[Saved entries]
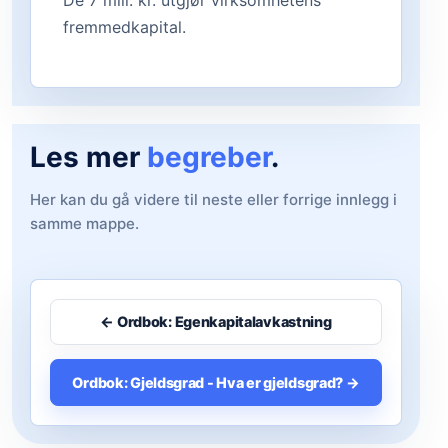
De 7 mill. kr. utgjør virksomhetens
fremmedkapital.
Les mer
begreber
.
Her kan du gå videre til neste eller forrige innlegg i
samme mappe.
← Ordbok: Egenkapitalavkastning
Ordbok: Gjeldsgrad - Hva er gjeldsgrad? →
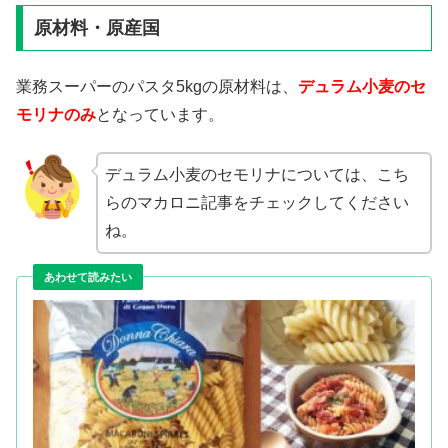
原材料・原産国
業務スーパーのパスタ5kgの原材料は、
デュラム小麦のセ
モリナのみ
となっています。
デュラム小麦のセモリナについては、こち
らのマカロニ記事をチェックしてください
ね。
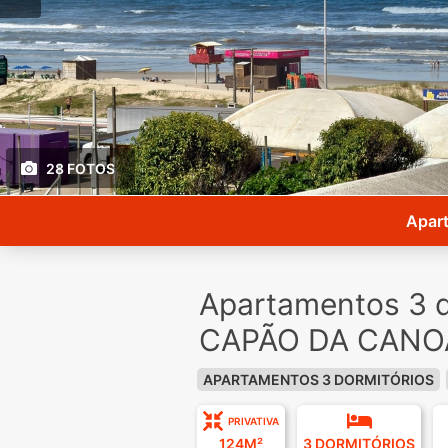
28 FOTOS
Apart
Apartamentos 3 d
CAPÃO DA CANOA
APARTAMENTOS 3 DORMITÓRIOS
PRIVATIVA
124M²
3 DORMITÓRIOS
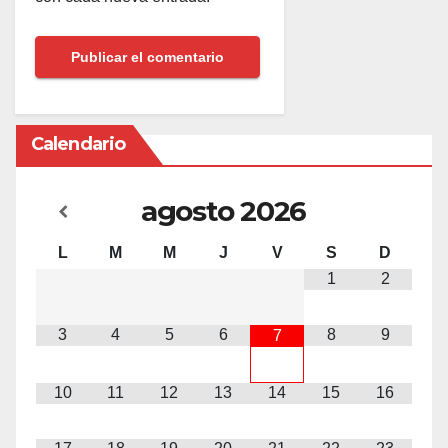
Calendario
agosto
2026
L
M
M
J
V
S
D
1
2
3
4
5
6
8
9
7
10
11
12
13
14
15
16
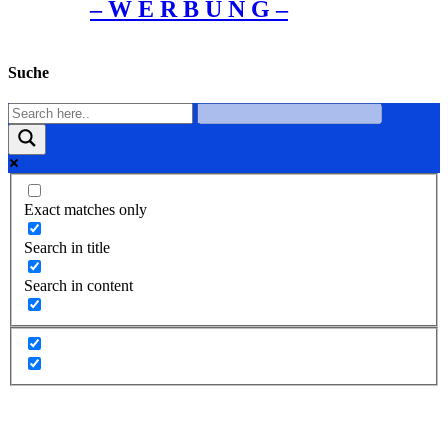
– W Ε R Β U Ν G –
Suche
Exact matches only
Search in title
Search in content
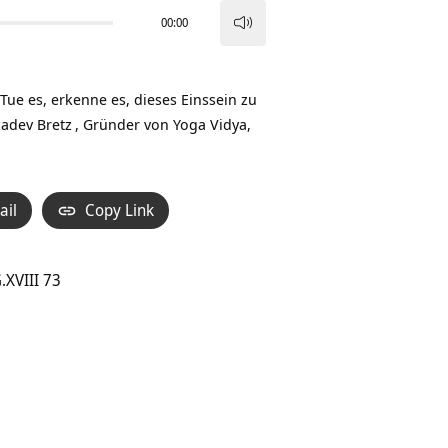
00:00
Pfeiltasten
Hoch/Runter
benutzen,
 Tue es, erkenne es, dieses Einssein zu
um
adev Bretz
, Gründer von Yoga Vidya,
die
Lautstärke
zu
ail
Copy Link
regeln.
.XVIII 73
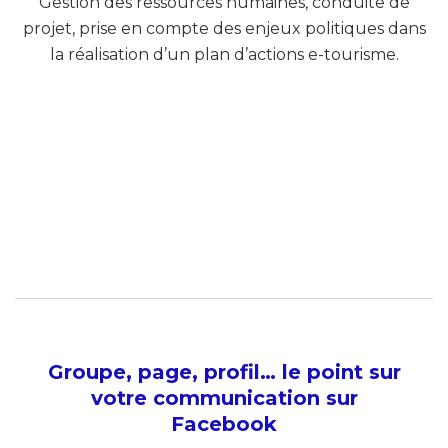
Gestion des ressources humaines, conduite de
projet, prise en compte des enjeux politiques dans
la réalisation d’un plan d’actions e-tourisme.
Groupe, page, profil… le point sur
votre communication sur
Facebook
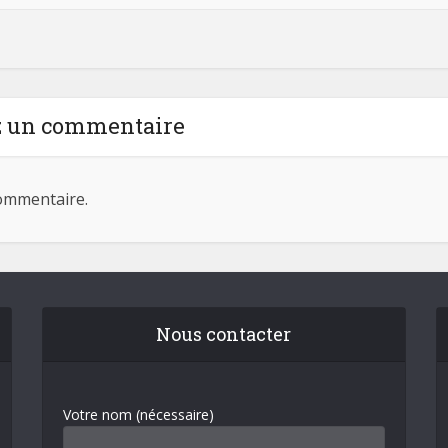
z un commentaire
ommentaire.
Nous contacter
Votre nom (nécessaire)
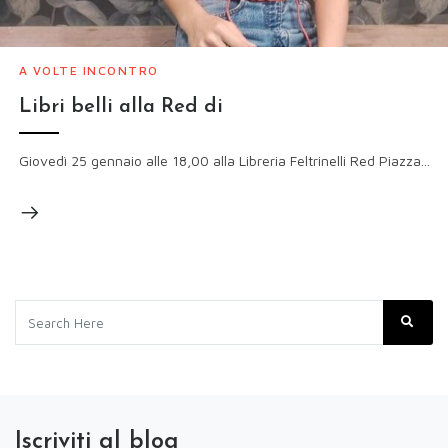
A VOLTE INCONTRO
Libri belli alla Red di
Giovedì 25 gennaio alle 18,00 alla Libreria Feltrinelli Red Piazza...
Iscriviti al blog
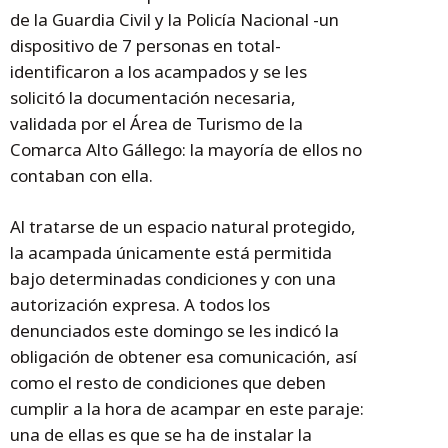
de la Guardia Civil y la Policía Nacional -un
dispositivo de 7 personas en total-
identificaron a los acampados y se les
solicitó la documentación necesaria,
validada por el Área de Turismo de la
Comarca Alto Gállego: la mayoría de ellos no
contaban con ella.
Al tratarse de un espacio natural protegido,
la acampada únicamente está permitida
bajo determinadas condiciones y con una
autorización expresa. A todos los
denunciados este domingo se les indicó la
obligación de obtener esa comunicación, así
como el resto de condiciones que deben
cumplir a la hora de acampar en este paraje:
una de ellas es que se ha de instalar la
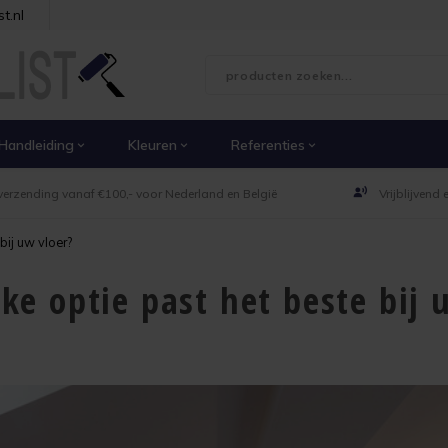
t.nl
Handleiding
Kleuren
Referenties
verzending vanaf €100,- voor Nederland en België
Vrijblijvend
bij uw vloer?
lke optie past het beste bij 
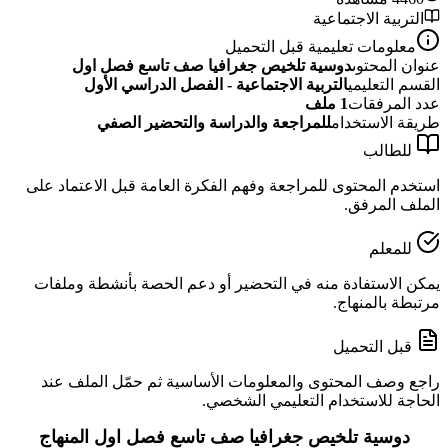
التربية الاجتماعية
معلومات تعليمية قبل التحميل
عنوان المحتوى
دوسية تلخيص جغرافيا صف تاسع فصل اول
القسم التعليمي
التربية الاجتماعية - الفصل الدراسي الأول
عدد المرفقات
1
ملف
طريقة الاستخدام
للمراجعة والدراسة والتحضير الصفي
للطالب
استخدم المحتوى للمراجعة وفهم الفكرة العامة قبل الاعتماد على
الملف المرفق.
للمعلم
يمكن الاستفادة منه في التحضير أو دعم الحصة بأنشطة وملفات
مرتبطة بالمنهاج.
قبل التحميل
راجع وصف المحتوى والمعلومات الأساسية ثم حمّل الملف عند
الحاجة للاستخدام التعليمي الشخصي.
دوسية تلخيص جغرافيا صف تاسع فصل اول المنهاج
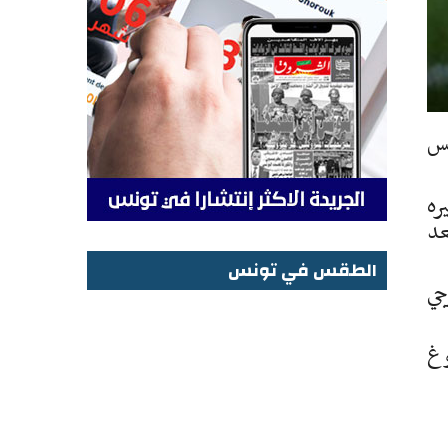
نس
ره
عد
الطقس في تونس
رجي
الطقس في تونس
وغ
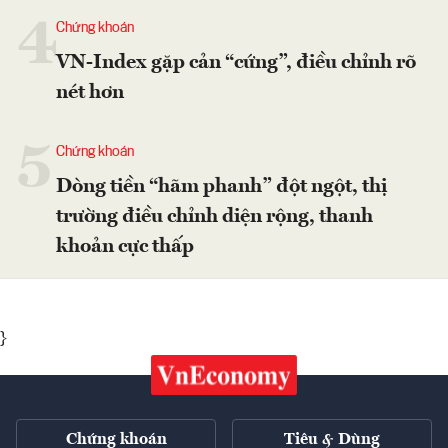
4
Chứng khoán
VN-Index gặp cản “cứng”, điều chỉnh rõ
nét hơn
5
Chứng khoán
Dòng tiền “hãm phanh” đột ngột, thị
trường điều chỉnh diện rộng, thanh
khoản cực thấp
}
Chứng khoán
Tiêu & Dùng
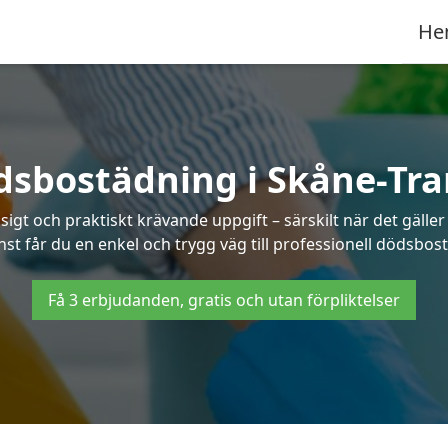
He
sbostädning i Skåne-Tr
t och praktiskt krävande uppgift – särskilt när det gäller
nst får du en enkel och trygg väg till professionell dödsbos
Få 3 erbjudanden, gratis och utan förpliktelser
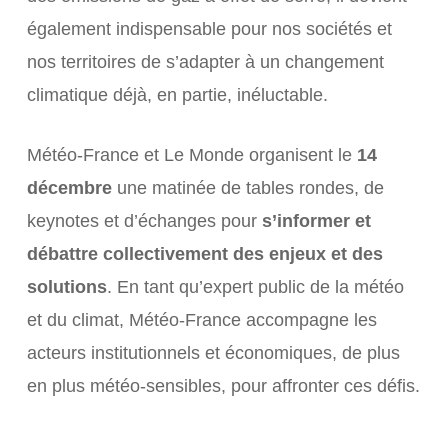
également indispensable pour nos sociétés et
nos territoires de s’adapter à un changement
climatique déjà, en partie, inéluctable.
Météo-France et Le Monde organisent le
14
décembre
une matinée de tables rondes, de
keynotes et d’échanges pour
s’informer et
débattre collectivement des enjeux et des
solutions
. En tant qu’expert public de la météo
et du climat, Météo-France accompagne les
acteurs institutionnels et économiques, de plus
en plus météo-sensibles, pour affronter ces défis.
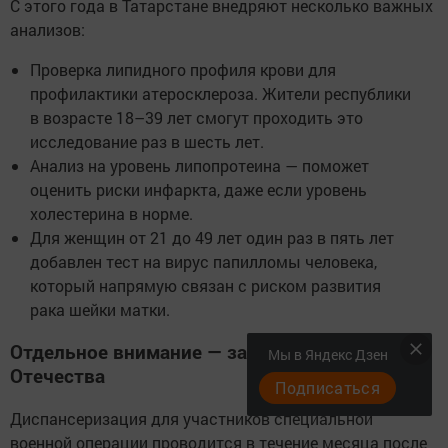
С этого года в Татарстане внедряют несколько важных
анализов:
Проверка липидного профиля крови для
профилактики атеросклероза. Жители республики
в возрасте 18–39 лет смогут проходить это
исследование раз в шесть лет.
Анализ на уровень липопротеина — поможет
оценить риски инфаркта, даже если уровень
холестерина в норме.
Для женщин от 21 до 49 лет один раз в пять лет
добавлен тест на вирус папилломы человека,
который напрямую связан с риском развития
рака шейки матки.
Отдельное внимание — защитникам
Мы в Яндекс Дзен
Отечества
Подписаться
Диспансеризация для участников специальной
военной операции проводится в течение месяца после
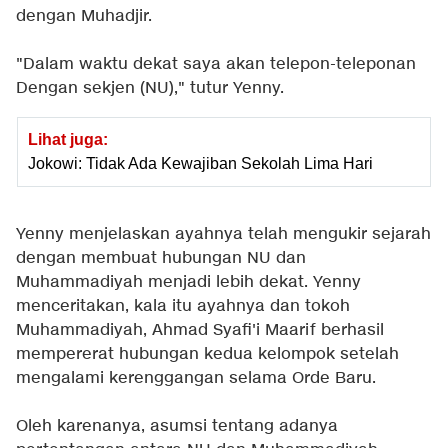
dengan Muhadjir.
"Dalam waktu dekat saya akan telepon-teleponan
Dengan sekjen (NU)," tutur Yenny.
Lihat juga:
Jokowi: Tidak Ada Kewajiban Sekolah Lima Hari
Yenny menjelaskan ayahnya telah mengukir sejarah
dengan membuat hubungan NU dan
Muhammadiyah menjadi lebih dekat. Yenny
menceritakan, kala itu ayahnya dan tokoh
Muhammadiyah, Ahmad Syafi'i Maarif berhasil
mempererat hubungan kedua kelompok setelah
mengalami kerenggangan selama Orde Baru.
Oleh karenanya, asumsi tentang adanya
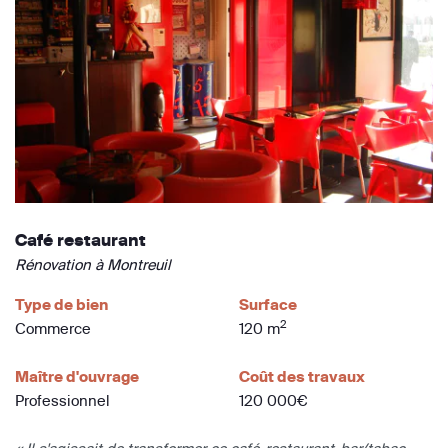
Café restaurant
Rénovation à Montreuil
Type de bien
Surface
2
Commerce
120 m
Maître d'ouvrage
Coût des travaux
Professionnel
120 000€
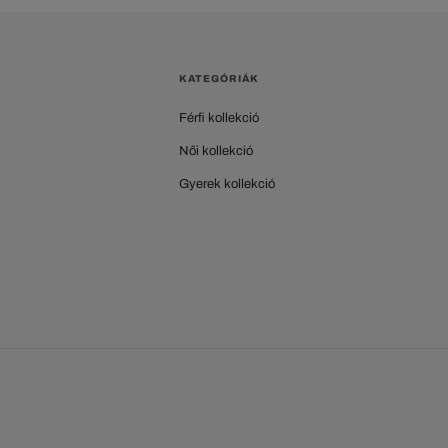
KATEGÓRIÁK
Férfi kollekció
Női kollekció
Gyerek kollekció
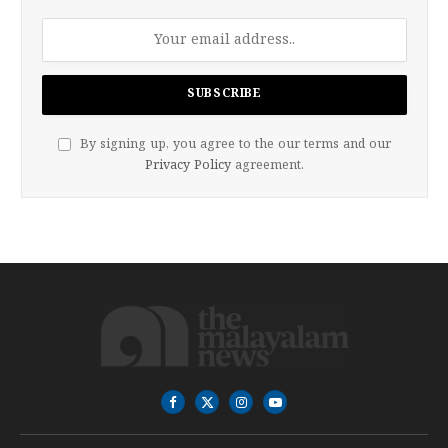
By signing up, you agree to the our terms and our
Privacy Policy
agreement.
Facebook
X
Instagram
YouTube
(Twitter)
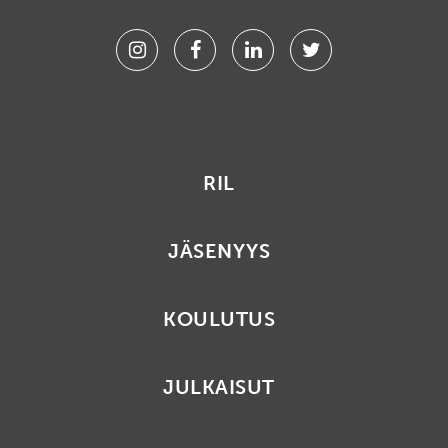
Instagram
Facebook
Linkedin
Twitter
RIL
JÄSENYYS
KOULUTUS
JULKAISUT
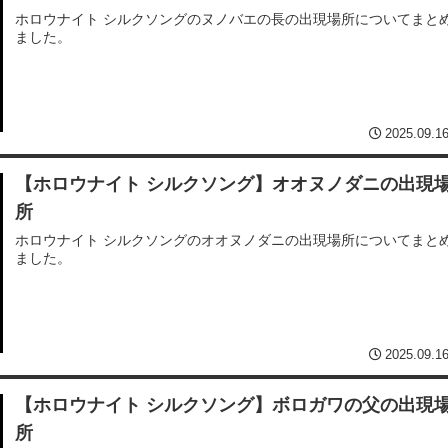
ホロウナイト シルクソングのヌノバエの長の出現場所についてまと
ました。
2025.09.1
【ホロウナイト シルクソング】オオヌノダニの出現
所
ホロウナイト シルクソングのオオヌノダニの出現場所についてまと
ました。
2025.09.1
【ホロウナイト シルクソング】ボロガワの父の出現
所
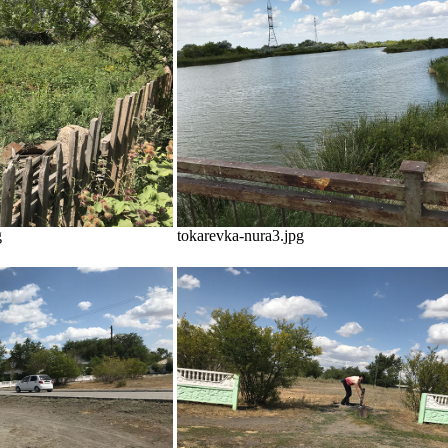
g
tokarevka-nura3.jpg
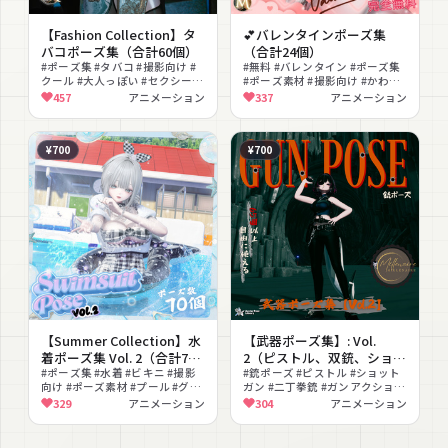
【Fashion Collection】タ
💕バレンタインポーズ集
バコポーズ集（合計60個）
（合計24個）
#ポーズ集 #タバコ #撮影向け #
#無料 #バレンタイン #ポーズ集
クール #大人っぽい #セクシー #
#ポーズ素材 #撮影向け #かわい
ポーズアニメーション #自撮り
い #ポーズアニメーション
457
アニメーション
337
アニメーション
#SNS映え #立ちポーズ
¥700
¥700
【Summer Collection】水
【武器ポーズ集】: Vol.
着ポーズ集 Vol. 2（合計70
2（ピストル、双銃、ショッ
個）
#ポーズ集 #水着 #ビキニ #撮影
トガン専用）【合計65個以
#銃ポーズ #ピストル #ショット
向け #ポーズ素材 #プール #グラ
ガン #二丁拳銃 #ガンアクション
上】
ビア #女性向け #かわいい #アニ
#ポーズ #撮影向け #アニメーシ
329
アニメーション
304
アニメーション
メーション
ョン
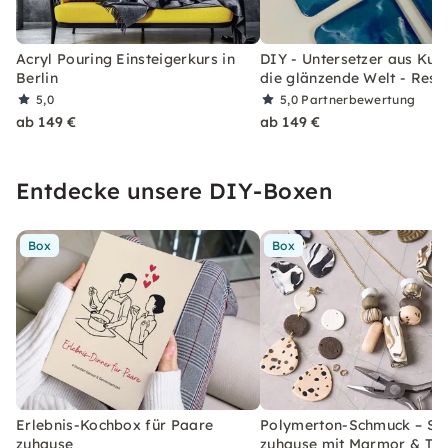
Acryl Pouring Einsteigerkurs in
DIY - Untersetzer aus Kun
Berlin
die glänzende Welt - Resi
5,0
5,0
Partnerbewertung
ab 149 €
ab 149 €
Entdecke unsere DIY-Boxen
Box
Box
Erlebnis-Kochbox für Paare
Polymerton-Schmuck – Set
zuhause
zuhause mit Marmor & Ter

PROBLEM REQUIREMENTS: Nothing but the lines from the top of the data above through the line containing "de la Guardia Civil y la Policía Nacional -un" should be output, exactly as written and without the pictures.

OUTPUT OF THE EXERCISE:
De 7 mill. kr. utgjør virksomhetens
fremmedkapital.
Les mer
begreber
.
Her kan du gå videre til neste eller forrige innlegg i
samme mappe.
← Ordbok: Egenkapitalavkastning
Ordbok: Gjeldsgrad - Hva er gjeldsgrad? →
原材料・原産国
業務スーパーのパスタ5kgの原材料は、
デュラム小麦のセ
モリナのみ
となっています。
デュラム小麦のセモリナについては、こち
らのマカロニ記事をチェックしてください
ね。
28 FOTOS
Apart
Apartamentos 3 d
CAPÃO DA CANOA
APARTAMENTOS 3 DORMITÓRIOS
PRIVATIVA
124M²
3 DORMITÓRIOS
Calendario
agosto
2026
L
M
M
J
V
S
D
1
2
3
4
5
6
8
9
7
10
11
12
13
14
15
16
– W Ε R Β U Ν G –
Suche
Exact matches only
Search in title
Search in content
00:00
Pfeiltasten
Hoch/Runter
benutzen,
 Tue es, erkenne es, dieses Einssein zu
um
adev Bretz
, Gründer von Yoga Vidya,
die
Lautstärke
zu
ail
Copy Link
regeln.
.XVIII 73
Gestion des ressources humaines, conduite de
projet, prise en compte des enjeux politiques dans
la réalisation d’un plan d’actions e-tourisme.
Groupe, page, profil… le point sur
votre communication sur
Facebook
z un commentaire
ommentaire.
Nous contacter
Votre nom (nécessaire)
A VOLTE INCONTRO
Libri belli alla Red di
Giovedì 25 gennaio alle 18,00 alla Libreria Feltrinelli Red Piazza...
Iscriviti al blog
de la Guardia Civil y la Policía Nacional -un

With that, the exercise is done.